Wer sind die stärksten Konkurrenten?

Weiss : Paris ist ein sehr ernst zu nehmender Kontrahent. Los Angeles fürchte ich weniger, aber sollte sich Toronto noch bewerben, wäre das für viele, die aus den verschiedensten Gründen nicht in die USA wollen, möglicherweise ein perfekter Kompromisskandidat. Die Kanadier haben erst vor wenigen Wochen die panamerikanischen Spiele durchgeführt und dafür viel Lob erhalten, speziell für ihr Athletendorf.

Nach welchen Kriterien entscheiden die etwa 100 IOC-Mitglieder?

Weiss : Die meisten, ich schätze rund 70 Prozent, informieren sich sehr genau über die Kandidaten, legen sich danach fest. Der Rest entscheidet nach der Präsentation vor der IOC-Vollversammlung, einige sicherlich auch aus dem Bauch heraus. Wichtig ist aber, im Vorwege Allianzen zu bilden, dass man die Stimmen jener Städte erhält, die in den ersten Runden ausgeschieden sind. So hat Sydney die Sommerspiele 2000 bekommen, Sotschi die Winterspiele 2014, und selbst Rio hatte für 2016 im ersten Wahlgang nicht die meisten Stimmen erhalten. Mit dem Schmieden dieser Allianzen kann nicht früh genug begonnen werden.

Ist der deutsche Sport überhaupt in der Lage, solche Netzwerke zu knüpfen?

Ingo Weiss, 51, aus
Münster, Präsident
des Deutschen
Basketball Bundes,
ist weltweit einer
der bekanntesten
und profiliertesten
deutschen Sportfunktionäre
Ingo Weiss, 51, aus Münster, Präsident des Deutschen Basketball Bundes, ist weltweit einer der bekanntesten und profiliertesten deutschen Sportfunktionäre © picture alliance

Weiss : Vor einigen Jahren war das sicherlich schwieriger, jetzt haben wir drei Weltverbandspräsidenten und in der zweiten Reihe viele gute Leute, die an Einfluss in den Sportorganisationen gewonnen haben. Die ehemalige Fecht-Weltmeisterin Claudia Bokel als IOC-Mitglied, Walther Tröger als IOC-Ehrenmitglied und die vielen deutschen Mitglieder in IOC-Kommissionen werden an der ein oder anderen Stelle positiv über Hamburg berichten können.

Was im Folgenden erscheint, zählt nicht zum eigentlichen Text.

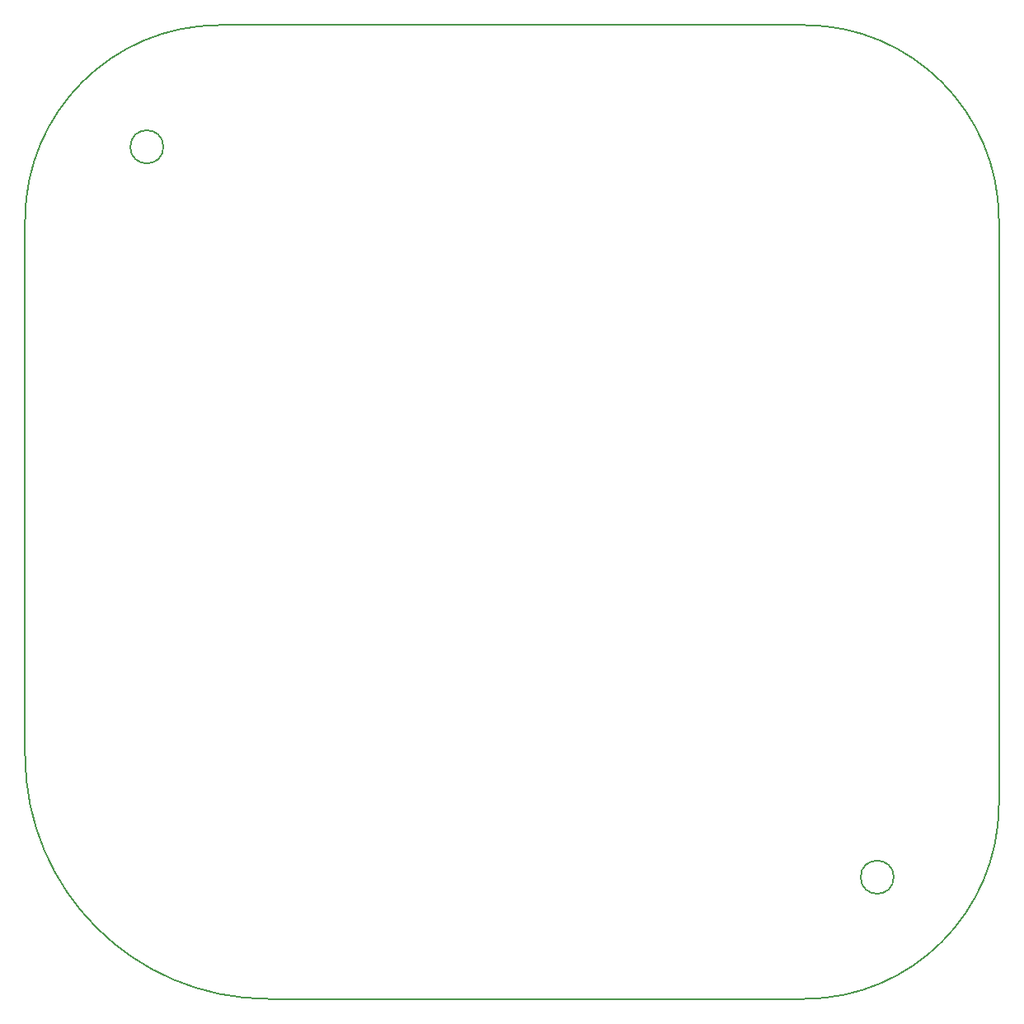
<source format=gbr>
G04 #@! TF.FileFunction,Profile,NP*
%FSLAX46Y46*%
G04 Gerber Fmt 4.6, Leading zero omitted, Abs format (unit mm)*
G04 Created by KiCad (PCBNEW 4.0.6) date 12/04/17 20:42:47*
%MOMM*%
%LPD*%
G01*
G04 APERTURE LIST*
%ADD10C,0.050000*%
%ADD11C,0.150000*%
G04 APERTURE END LIST*
D10*
D11*
X104200000Y-52500000D02*
G75*
G03X104200000Y-52500000I-1700000J0D01*
G01*
X179200000Y-127500000D02*
G75*
G03X179200000Y-127500000I-1700000J0D01*
G01*
X170000000Y-40000000D02*
X110000000Y-40000000D01*
X190000000Y-120000000D02*
X190000000Y-60000000D01*
X170000000Y-140000000D02*
G75*
G03X190000000Y-120000000I0J20000000D01*
G01*
X110000000Y-40000000D02*
G75*
G03X90000000Y-60000000I0J-20000000D01*
G01*
X190000000Y-60000000D02*
G75*
G03X170000000Y-40000000I-20000000J0D01*
G01*
X90000000Y-115000000D02*
G75*
G03X115000000Y-140000000I25000000J0D01*
G01*
X115000000Y-140000000D02*
X170000000Y-140000000D01*
X90000000Y-115000000D02*
X90000000Y-60000000D01*
M02*

</source>
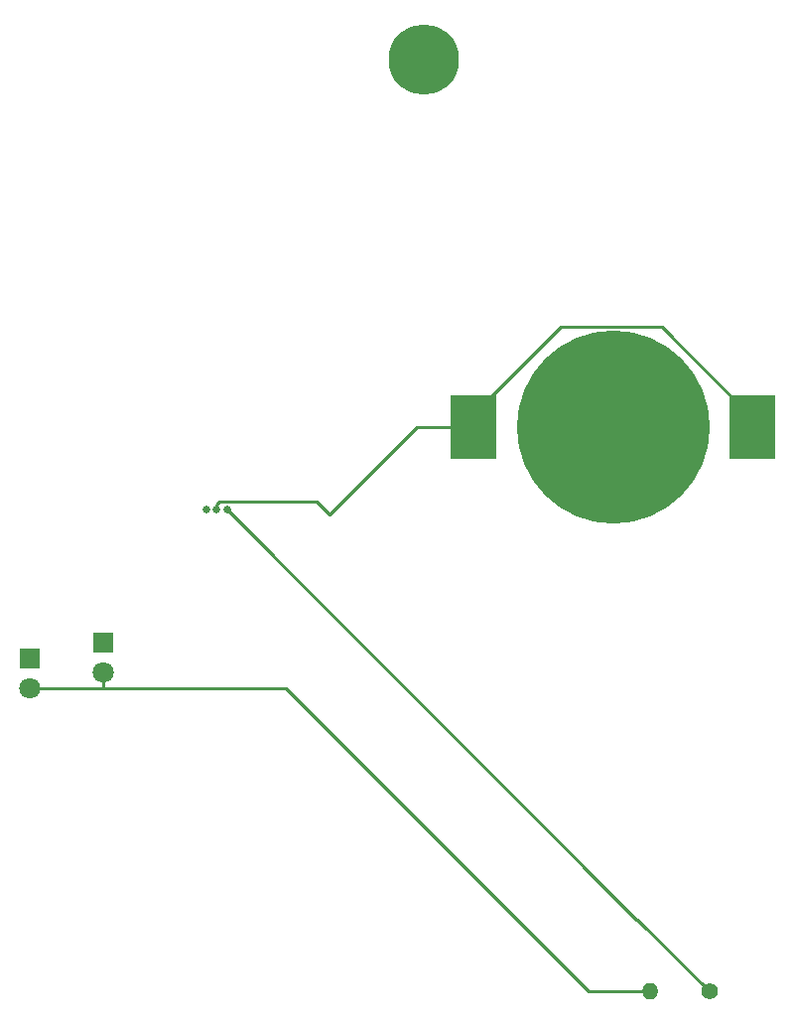
<source format=gbr>
%TF.GenerationSoftware,KiCad,Pcbnew,(6.0.1)*%
%TF.CreationDate,2022-06-24T20:37:33-05:00*%
%TF.ProjectId,mosquito,6d6f7371-7569-4746-9f2e-6b696361645f,rev?*%
%TF.SameCoordinates,Original*%
%TF.FileFunction,Copper,L2,Bot*%
%TF.FilePolarity,Positive*%
%FSLAX46Y46*%
G04 Gerber Fmt 4.6, Leading zero omitted, Abs format (unit mm)*
G04 Created by KiCad (PCBNEW (6.0.1)) date 2022-06-24 20:37:33*
%MOMM*%
%LPD*%
G01*
G04 APERTURE LIST*
%TA.AperFunction,ComponentPad*%
%ADD10C,6.000000*%
%TD*%
%TA.AperFunction,ComponentPad*%
%ADD11C,0.650000*%
%TD*%
%TA.AperFunction,ComponentPad*%
%ADD12C,1.400000*%
%TD*%
%TA.AperFunction,ComponentPad*%
%ADD13O,1.400000X1.400000*%
%TD*%
%TA.AperFunction,ComponentPad*%
%ADD14R,1.800000X1.800000*%
%TD*%
%TA.AperFunction,ComponentPad*%
%ADD15C,1.800000*%
%TD*%
%TA.AperFunction,SMDPad,CuDef*%
%ADD16R,3.857800X5.472400*%
%TD*%
%TA.AperFunction,SMDPad,CuDef*%
%ADD17R,3.908600X5.523200*%
%TD*%
%TA.AperFunction,SMDPad,CuDef*%
%ADD18C,16.459512*%
%TD*%
%TA.AperFunction,ViaPad*%
%ADD19C,0.600000*%
%TD*%
%TA.AperFunction,Conductor*%
%ADD20C,0.250000*%
%TD*%
G04 APERTURE END LIST*
D10*
%TO.P,REF\u002A\u002A,*%
%TO.N,*%
X154203400Y-50165000D03*
%TD*%
D11*
%TO.P,SW1,1,A*%
%TO.N,Net-(R1-Pad1)*%
X137439400Y-88543800D03*
%TO.P,SW1,2,B*%
%TO.N,Net-(BT1-Pad1)*%
X136575800Y-88543800D03*
%TO.P,SW1,3,C*%
%TO.N,unconnected-(SW1-Pad3)*%
X135712200Y-88543800D03*
%TD*%
D12*
%TO.P,R1,1*%
%TO.N,Net-(R1-Pad1)*%
X178587400Y-129616200D03*
D13*
%TO.P,R1,2*%
%TO.N,VCC*%
X173507400Y-129616200D03*
%TD*%
D14*
%TO.P,D2,1,K*%
%TO.N,GND*%
X120599200Y-101264800D03*
D15*
%TO.P,D2,2,A*%
%TO.N,VCC*%
X120599200Y-103804800D03*
%TD*%
D14*
%TO.P,D1,1,K*%
%TO.N,GND*%
X126923800Y-99867800D03*
D15*
%TO.P,D1,2,A*%
%TO.N,VCC*%
X126923800Y-102407800D03*
%TD*%
D16*
%TO.P,BT1,1,+*%
%TO.N,Net-(BT1-Pad1)*%
X158478200Y-81534000D03*
D17*
X182288200Y-81534000D03*
D18*
%TO.P,BT1,2,-*%
%TO.N,GND*%
X170383200Y-81534000D03*
%TD*%
D19*
%TO.N,GND*%
X165303200Y-87147400D03*
X176987200Y-85826600D03*
X176530000Y-77393800D03*
X165125400Y-77698600D03*
%TD*%
D20*
%TO.N,VCC*%
X126923800Y-102407800D02*
X126923800Y-103723600D01*
X126923800Y-103723600D02*
X127005000Y-103804800D01*
X127005000Y-103804800D02*
X120599200Y-103804800D01*
X142422800Y-103804800D02*
X127005000Y-103804800D01*
X168325800Y-129616200D02*
X142468600Y-103759000D01*
X173507400Y-129616200D02*
X168325800Y-129616200D01*
X142468600Y-103759000D02*
X142422800Y-103804800D01*
%TO.N,Net-(R1-Pad1)*%
X172389800Y-123494200D02*
X172465400Y-123494200D01*
X172465400Y-123494200D02*
X178587400Y-129616200D01*
X137439400Y-88543800D02*
X172389800Y-123494200D01*
%TO.N,Net-(BT1-Pad1)*%
X136575800Y-88084181D02*
X136575800Y-88543800D01*
X136765692Y-87894289D02*
X136575800Y-88084181D01*
X145120489Y-87894289D02*
X136765692Y-87894289D01*
X146202400Y-88976200D02*
X145120489Y-87894289D01*
X153644600Y-81534000D02*
X146202400Y-88976200D01*
X158478200Y-81534000D02*
X153644600Y-81534000D01*
X165881867Y-72979733D02*
X158478200Y-80383400D01*
X174541233Y-72979733D02*
X165881867Y-72979733D01*
X158478200Y-80383400D02*
X158478200Y-81534000D01*
X182288200Y-80726700D02*
X174541233Y-72979733D01*
X182288200Y-81534000D02*
X182288200Y-80726700D01*
%TD*%
M02*

</source>
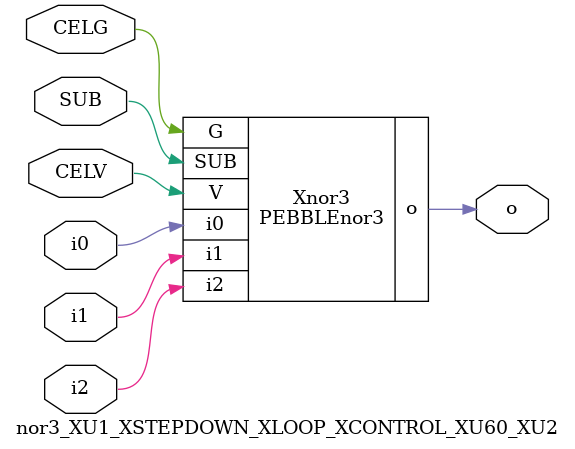
<source format=v>



module PEBBLEnor3 ( o, G, SUB, V, i0, i1, i2 );

  input i0;
  input V;
  input i2;
  input i1;
  input G;
  output o;
  input SUB;
endmodule

//Celera Confidential Do Not Copy nor3_XU1_XSTEPDOWN_XLOOP_XCONTROL_XU60_XU2
//Celera Confidential Symbol Generator
//NOR3
module nor3_XU1_XSTEPDOWN_XLOOP_XCONTROL_XU60_XU2 (CELV,CELG,i0,i1,i2,o,SUB);
input CELV;
input CELG;
input i0;
input i1;
input i2;
input SUB;
output o;

//Celera Confidential Do Not Copy nor3
PEBBLEnor3 Xnor3(
.V (CELV),
.i0 (i0),
.i1 (i1),
.i2 (i2),
.o (o),
.SUB (SUB),
.G (CELG)
);
//,diesize,PEBBLEnor3

//Celera Confidential Do Not Copy Module End
//Celera Schematic Generator
endmodule

</source>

Stünde Dirk Nowitzki, Deutschlands, bester Basketballer, als Olympia-Botschafter für Hamburg zur Verfügung?

Weiss : Wie ich ihn kenne, wäre er höchstwahrscheinlich dazu bereit, wenn sich die Termine mit seinen Verpflichtungen bei den Dallas Mavericks und mit denen in der nordamerikanischen Profiliga NBA vereinbaren lassen. In Dallas läuft sein Vertrag ja noch bis Mitte 2018.

Sollte Paris für 2024 den Zuschlag erhalten, wäre dann eine Hamburger Bewerbung für 2028 aussichtslos?

Weiss : Das hängt vom Ergebnis ab. Sind die IOC-Mitglieder von dem Hamburger Konzept überzeugt, fehlen am Ende nur wenige Stimmen, lohnt sich ein zweiter Anlauf. Es gibt beim IOC kein Kontinental-Hopping, Europa bleibt eine starke Lokomotive für die internationale Sportbewegung. Wir sollten aber auf Sieg spielen, mit Hamburg für Deutschland die Spiele 2024 holen. Das ist in Traum, der wahr werden kann!